Cocco: Cocco-san no Daidokoro

Cocco may have come out of retirement back in 2005, but the artist who emerged from that hiatus was not the same who entered it. SINGER SONGER, her collaboration with members of Quruli, was breezy but rushed. 2006’s Zansaian attempted to conform to the Cocco template but fell short. The following year’s Kira Kira didn’t even make an attempt.

She managed to keep the birth of her son secret till he sang backup vocals on Kira Kira, and it’s a good guess his birth was responsible for soothing Cocco’s stormy inner world.

Cocco hasn’t released much music since 2007, but she has published more books.
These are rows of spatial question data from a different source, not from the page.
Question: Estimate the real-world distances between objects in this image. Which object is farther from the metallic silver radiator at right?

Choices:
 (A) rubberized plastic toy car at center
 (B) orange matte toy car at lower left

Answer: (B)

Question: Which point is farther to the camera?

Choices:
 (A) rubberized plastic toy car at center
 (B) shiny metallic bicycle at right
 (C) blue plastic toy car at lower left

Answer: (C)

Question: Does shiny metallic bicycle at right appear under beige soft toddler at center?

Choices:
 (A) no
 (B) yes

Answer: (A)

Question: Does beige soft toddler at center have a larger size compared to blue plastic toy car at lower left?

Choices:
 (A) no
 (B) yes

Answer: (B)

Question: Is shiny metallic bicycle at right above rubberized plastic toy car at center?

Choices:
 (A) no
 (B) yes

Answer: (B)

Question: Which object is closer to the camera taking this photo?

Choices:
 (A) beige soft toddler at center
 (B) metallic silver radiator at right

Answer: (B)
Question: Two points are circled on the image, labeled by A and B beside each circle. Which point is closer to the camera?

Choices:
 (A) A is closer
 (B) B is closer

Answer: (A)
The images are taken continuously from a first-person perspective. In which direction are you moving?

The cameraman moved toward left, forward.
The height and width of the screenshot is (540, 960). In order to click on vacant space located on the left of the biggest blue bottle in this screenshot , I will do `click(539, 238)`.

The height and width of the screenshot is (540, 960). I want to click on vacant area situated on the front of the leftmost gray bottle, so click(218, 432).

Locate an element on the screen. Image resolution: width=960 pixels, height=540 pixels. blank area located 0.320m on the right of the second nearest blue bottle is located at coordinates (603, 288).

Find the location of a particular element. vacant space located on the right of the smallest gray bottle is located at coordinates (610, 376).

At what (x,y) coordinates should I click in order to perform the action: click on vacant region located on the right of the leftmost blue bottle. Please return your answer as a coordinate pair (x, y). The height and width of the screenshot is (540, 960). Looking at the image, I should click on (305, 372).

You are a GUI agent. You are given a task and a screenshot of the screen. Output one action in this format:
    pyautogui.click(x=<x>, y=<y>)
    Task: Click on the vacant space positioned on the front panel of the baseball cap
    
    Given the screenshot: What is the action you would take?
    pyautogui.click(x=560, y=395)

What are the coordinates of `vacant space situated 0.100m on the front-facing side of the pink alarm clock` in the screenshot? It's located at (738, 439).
Cocco-san no Daidokoro essentially serves as a promotional item for a collection of essays with the same title. Regardless, a bit of the old Cocco surfaces in the new.

No, the wailing rocker chick from the early aughts doesn’t stage a comeback, but the tunefulness and majesty of her grander moments inform "Kinuzure" and "Ai ni Tsuite". "the end of Summer" is so transparent as to waft away, but "Bye Bye Pumpkin Pie" brings her back down to solid aural ground.

Kira Kira had a maverick, unpolished feel that wasn’t as refreshing as it should have been, but that kind of looseness gives Cocco-san no Daidokoro some room to breathe.

Cocco’s voice sounds radiant, her harmonizing the best it’s been in a long time.

Cocco-san no Daidokoro doesn’t overstay its welcome, but it’s also enough to crave for more. She struck a nice balance between her newer, lighter songs and her older, heavier sound. A full album would be nice?

Comments

  • Victoria says:

    You pretty much summed up how I feel about this CD. I think it’s one of the better things to come out of Cocco’s post-comeback sound. But I still miss Negishi, and I’m concerned about the strain in Cocco’s voice.
    Her site said she was recording last December, so maybe we’ll get a new album by summer. (With a self-cover of Gunjou no Tani, pretty please?)